Similarly, the crusading spirit among the Christians also influenced the crusades because it was a holy war and they were fighting for their faith as well. The third crusade occurred from 1189 to 1192 a couple years later after the second crusade, it was also an organized crusade to take back Jerusalem from Saladin, a Muslim leader. Saladin captured Jerusalem in 1187 by uniting the Muslims of Syria under his rule, and he formed an army who defeated the Christians in the city of Galilee and resulted in the capture of their (Christians) king and their army, so, Jerusalem surrendered. Once news spread about the taking of Jerusalem, Western Europe called for the third crusade.
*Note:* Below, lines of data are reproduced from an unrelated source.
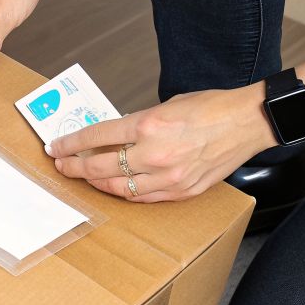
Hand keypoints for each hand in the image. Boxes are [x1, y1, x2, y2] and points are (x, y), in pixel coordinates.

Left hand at [47, 87, 277, 201]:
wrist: (248, 123)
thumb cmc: (211, 108)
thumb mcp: (165, 106)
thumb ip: (136, 124)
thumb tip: (111, 137)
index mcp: (148, 125)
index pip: (96, 137)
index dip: (70, 144)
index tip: (56, 147)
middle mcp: (155, 154)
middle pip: (99, 167)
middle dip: (74, 167)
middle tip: (61, 165)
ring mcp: (169, 177)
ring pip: (118, 188)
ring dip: (95, 183)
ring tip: (84, 177)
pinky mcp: (182, 192)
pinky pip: (143, 198)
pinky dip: (124, 192)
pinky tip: (114, 186)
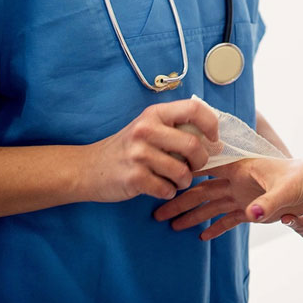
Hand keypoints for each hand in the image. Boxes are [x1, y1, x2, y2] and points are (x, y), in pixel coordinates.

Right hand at [82, 97, 219, 202]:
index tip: (213, 139)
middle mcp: (146, 130)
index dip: (211, 125)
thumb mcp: (148, 127)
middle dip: (201, 161)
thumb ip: (176, 127)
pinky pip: (167, 189)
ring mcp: (139, 154)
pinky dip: (168, 192)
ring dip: (184, 181)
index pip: (194, 109)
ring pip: (182, 172)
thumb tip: (214, 139)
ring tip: (176, 179)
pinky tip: (160, 187)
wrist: (88, 168)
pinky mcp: (134, 177)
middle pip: (193, 145)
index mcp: (154, 113)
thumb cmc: (127, 147)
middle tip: (195, 166)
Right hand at [153, 156, 302, 238]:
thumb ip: (270, 201)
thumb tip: (251, 214)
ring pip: (211, 205)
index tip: (162, 176)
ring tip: (170, 225)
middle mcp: (238, 179)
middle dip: (180, 199)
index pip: (206, 167)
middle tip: (156, 211)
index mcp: (241, 166)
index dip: (184, 172)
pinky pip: (228, 219)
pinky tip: (201, 237)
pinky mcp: (253, 209)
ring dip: (192, 215)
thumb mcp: (289, 188)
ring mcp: (244, 195)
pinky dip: (215, 228)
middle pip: (202, 190)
The third crusade was led by the kings of France, England, and Germany. The third crusade also had a great number of participants, over 50,000 people who were soldiers and pilgrims. Like the second crusade, the third crusade was also considered a failure. Many people died, and they failed to take back Jerusalem. They didn’t even get to attack Jerusalem by the end of the third crusade (Crusades: A Very Short introduction, pg.45).
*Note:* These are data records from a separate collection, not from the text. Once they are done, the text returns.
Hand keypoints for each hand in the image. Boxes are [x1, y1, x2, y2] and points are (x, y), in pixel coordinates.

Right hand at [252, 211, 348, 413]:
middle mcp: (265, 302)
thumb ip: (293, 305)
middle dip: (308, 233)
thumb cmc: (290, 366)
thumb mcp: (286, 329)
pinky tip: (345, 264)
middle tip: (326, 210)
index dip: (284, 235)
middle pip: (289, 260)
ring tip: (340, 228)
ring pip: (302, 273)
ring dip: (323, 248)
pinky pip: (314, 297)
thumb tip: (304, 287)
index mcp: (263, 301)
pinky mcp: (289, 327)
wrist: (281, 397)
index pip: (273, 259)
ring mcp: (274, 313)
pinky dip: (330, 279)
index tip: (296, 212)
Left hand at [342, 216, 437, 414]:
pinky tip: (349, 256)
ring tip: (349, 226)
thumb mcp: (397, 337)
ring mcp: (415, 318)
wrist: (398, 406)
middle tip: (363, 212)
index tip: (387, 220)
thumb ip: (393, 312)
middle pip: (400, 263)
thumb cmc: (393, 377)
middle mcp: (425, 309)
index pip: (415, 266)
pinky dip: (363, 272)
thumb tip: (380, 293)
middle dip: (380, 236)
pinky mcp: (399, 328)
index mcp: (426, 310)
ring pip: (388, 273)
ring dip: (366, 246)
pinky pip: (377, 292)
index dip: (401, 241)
King of Germany, Frederick Barbarossa drowned trying to cross the River Saleph in Cicilia and his army broke apart ending his crusade. The kings of France and England had better luck, Richard I from England was able to get to Jerusalem where he came across Saladin, who had taken over Jerusalem. Richard, I tried invading Jerusalem twice but didn’t because said he didn’t have enough men to take over the city. At, this time Saladin was also struggling to take the important port of Jaffa. Due to both struggling, they came up with the Treaty of Jaffa which granted entrance to Jerusalem for Christians, also, Muslims and Christians could move freely through Christian and Muslim territories (Crusades: A Very Short Introduction, pg. 248). The motives for the crusades varied.
All crusades happened to take over the holy land. Both Muslims and Christians were fighting for their faith. The first crusade happened because of religion, economic, and political reasons the second crusade happened because of religion and political reasons. The crusaders wanted to take back the city that the Muslims had conquered, and Muslims fought to protect their faith. During the second crusade the jihad view was born, and it inspired many Muslims to join the crusades and fight the Christians. The third crusade happened because of religion and was considered the holy war because both sides fought for the holy sites that were significant in their religion. The third crusade led to a peace treaty between both groups and conveniently for the crusaders Saladin died six months later. The death of Saladin led to the crusaders fighting more wars against Muslims for the control of the holy sites.